__Exercise__.
Exact duplicates of all the records are needed.

__Records to use__.
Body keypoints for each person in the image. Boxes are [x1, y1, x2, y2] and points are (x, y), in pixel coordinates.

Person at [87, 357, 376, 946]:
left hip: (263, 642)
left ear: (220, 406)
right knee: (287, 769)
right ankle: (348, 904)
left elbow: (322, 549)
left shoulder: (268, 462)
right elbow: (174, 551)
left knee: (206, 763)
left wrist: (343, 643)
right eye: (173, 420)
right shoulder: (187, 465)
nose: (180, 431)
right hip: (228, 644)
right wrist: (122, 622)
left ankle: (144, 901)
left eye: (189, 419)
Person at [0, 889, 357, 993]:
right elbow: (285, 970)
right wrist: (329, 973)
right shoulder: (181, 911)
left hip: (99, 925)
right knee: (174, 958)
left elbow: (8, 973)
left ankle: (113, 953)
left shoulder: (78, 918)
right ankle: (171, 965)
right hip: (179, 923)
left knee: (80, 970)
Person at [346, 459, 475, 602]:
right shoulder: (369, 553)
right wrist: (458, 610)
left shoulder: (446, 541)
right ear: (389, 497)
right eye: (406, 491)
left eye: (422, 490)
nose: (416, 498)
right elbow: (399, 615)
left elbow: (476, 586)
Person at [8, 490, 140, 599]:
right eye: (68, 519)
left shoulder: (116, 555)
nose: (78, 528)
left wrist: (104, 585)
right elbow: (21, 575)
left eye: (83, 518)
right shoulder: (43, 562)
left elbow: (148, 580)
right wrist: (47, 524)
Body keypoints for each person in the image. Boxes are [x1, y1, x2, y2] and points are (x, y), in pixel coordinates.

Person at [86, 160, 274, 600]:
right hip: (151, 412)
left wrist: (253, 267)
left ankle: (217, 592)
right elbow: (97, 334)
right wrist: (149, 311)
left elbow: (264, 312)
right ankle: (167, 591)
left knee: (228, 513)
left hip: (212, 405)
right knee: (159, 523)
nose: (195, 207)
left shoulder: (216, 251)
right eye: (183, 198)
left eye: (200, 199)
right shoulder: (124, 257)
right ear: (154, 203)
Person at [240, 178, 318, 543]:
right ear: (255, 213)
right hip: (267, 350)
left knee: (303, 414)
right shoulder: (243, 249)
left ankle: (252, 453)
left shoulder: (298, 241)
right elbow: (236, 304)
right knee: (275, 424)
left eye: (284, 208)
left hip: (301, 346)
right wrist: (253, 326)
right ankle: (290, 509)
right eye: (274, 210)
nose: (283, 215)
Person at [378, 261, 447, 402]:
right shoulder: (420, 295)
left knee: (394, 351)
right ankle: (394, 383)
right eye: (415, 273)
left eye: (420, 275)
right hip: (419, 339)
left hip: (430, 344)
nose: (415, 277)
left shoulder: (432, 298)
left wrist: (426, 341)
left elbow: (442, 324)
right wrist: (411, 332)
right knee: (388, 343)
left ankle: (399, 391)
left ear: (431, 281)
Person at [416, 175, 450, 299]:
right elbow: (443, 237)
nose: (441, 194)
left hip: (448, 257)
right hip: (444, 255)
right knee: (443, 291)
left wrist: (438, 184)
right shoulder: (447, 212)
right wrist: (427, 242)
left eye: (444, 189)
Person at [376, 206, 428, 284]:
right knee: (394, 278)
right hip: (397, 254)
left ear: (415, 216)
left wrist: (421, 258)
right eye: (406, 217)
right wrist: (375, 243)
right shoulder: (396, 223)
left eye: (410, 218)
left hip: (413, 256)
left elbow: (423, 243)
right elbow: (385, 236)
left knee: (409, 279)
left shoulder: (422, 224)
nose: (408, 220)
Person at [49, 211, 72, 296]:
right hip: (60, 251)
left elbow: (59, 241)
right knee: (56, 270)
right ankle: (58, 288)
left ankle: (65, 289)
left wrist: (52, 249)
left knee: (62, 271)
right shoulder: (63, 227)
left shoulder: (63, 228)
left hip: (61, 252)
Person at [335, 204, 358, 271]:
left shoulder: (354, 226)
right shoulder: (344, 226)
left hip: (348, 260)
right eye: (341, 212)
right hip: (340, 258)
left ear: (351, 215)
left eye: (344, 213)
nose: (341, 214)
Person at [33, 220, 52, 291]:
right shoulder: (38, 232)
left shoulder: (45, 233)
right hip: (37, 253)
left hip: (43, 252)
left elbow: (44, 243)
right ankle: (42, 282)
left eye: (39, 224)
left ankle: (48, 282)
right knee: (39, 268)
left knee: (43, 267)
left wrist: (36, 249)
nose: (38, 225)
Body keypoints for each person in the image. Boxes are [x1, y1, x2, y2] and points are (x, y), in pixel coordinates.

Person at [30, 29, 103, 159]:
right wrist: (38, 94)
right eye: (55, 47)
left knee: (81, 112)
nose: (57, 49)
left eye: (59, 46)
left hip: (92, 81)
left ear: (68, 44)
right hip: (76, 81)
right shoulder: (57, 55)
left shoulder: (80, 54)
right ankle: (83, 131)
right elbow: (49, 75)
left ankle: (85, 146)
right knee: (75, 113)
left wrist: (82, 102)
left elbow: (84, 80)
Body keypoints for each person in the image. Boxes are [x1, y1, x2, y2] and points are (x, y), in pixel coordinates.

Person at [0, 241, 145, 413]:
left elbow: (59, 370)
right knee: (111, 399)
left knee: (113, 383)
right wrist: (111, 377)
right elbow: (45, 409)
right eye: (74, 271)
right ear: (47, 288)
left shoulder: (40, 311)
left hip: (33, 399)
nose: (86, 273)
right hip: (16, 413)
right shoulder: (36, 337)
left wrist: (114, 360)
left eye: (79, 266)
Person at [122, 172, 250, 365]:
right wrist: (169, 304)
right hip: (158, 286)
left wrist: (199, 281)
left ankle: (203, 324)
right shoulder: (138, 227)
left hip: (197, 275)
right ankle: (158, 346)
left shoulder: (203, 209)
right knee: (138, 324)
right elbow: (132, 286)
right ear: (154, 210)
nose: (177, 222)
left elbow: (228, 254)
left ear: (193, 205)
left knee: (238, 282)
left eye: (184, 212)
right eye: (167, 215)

__Exercise solution__.
Body keypoints for each person in the image. Boxes are [x1, y1, x2, y2] and points are (x, y), in pixel coordinates.

Person at [87, 357, 376, 946]:
left hip: (263, 642)
left ear: (220, 406)
right knee: (287, 769)
right ankle: (348, 904)
left elbow: (322, 549)
left shoulder: (268, 462)
right elbow: (174, 551)
left knee: (206, 763)
left wrist: (343, 643)
right eye: (173, 420)
right shoulder: (187, 465)
nose: (180, 431)
right hip: (228, 644)
right wrist: (122, 622)
left ankle: (144, 901)
left eye: (189, 419)
Person at [0, 889, 357, 993]:
right elbow: (285, 970)
right wrist: (329, 973)
right shoulder: (181, 911)
left hip: (99, 925)
right knee: (174, 958)
left elbow: (8, 973)
left ankle: (113, 953)
left shoulder: (78, 918)
right ankle: (171, 965)
right hip: (179, 923)
left knee: (80, 970)
Person at [346, 459, 475, 602]:
right shoulder: (369, 553)
right wrist: (458, 610)
left shoulder: (446, 541)
right ear: (389, 497)
right eye: (406, 491)
left eye: (422, 490)
nose: (416, 498)
right elbow: (399, 615)
left elbow: (476, 586)
Person at [8, 490, 140, 599]:
right eye: (68, 519)
left shoulder: (116, 555)
nose: (78, 528)
left wrist: (104, 585)
right elbow: (21, 575)
left eye: (83, 518)
right shoulder: (43, 562)
left elbow: (148, 580)
right wrist: (47, 524)
Body keypoints for each person in the image. Boxes are [x1, y1, x2, y2] and points are (x, y), in pixel coordinates.

Person at [86, 160, 274, 600]:
right hip: (151, 412)
left wrist: (253, 267)
left ankle: (217, 592)
right elbow: (97, 334)
right wrist: (149, 311)
left elbow: (264, 312)
right ankle: (167, 591)
left knee: (228, 513)
left hip: (212, 405)
right knee: (159, 523)
nose: (195, 207)
left shoulder: (216, 251)
right eye: (183, 198)
left eye: (200, 199)
right shoulder: (124, 257)
right ear: (154, 203)
Person at [240, 178, 318, 543]:
right ear: (255, 213)
right hip: (267, 350)
left knee: (303, 414)
right shoulder: (243, 249)
left ankle: (252, 453)
left shoulder: (298, 241)
right elbow: (236, 304)
right knee: (275, 424)
left eye: (284, 208)
left hip: (301, 346)
right wrist: (253, 326)
right ankle: (290, 509)
right eye: (274, 210)
nose: (283, 215)
Person at [378, 261, 447, 402]:
right shoulder: (420, 295)
left knee: (394, 351)
right ankle: (394, 383)
right eye: (415, 273)
left eye: (420, 275)
right hip: (419, 339)
left hip: (430, 344)
nose: (415, 277)
left shoulder: (432, 298)
left wrist: (426, 341)
left elbow: (442, 324)
right wrist: (411, 332)
right knee: (388, 343)
left ankle: (399, 391)
left ear: (431, 281)
Person at [416, 175, 450, 299]:
right elbow: (443, 237)
nose: (441, 194)
left hip: (448, 257)
right hip: (444, 255)
right knee: (443, 291)
left wrist: (438, 184)
right shoulder: (447, 212)
right wrist: (427, 242)
left eye: (444, 189)
Person at [376, 206, 428, 284]:
right knee: (394, 278)
right hip: (397, 254)
left ear: (415, 216)
left wrist: (421, 258)
right eye: (406, 217)
right wrist: (375, 243)
right shoulder: (396, 223)
left eye: (410, 218)
left hip: (413, 256)
left elbow: (423, 243)
right elbow: (385, 236)
left knee: (409, 279)
left shoulder: (422, 224)
nose: (408, 220)
Person at [49, 211, 72, 296]:
right hip: (60, 251)
left elbow: (59, 241)
right knee: (56, 270)
right ankle: (58, 288)
left ankle: (65, 289)
left wrist: (52, 249)
left knee: (62, 271)
right shoulder: (63, 227)
left shoulder: (63, 228)
left hip: (61, 252)
Person at [335, 204, 358, 271]:
left shoulder: (354, 226)
right shoulder: (344, 226)
left hip: (348, 260)
right eye: (341, 212)
right hip: (340, 258)
left ear: (351, 215)
left eye: (344, 213)
nose: (341, 214)
Person at [33, 220, 52, 291]:
right shoulder: (38, 232)
left shoulder: (45, 233)
right hip: (37, 253)
left hip: (43, 252)
left elbow: (44, 243)
right ankle: (42, 282)
left eye: (39, 224)
left ankle: (48, 282)
right knee: (39, 268)
left knee: (43, 267)
left wrist: (36, 249)
nose: (38, 225)
Body keypoints for each person in the image. Boxes are [x1, y1, x2, y2] and points are (x, y), in pixel coordinates.

Person at [30, 29, 103, 159]:
right wrist: (38, 94)
right eye: (55, 47)
left knee: (81, 112)
nose: (57, 49)
left eye: (59, 46)
left hip: (92, 81)
left ear: (68, 44)
right hip: (76, 81)
right shoulder: (57, 55)
left shoulder: (80, 54)
right ankle: (83, 131)
right elbow: (49, 75)
left ankle: (85, 146)
right knee: (75, 113)
left wrist: (82, 102)
left elbow: (84, 80)
Body keypoints for each person in the image. Boxes are [x1, y1, x2, y2] and points are (x, y), in pixel coordinates.

Person at [0, 241, 145, 413]:
left elbow: (59, 370)
right knee: (111, 399)
left knee: (113, 383)
right wrist: (111, 377)
right elbow: (45, 409)
right eye: (74, 271)
right ear: (47, 288)
left shoulder: (40, 311)
left hip: (33, 399)
nose: (86, 273)
right hip: (16, 413)
right shoulder: (36, 337)
left wrist: (114, 360)
left eye: (79, 266)
Person at [122, 172, 250, 365]:
right wrist: (169, 304)
right hip: (158, 286)
left wrist: (199, 281)
left ankle: (203, 324)
right shoulder: (138, 227)
left hip: (197, 275)
right ankle: (158, 346)
left shoulder: (203, 209)
right knee: (138, 324)
right elbow: (132, 286)
right ear: (154, 210)
nose: (177, 222)
left elbow: (228, 254)
left ear: (193, 205)
left knee: (238, 282)
left eye: (184, 212)
right eye: (167, 215)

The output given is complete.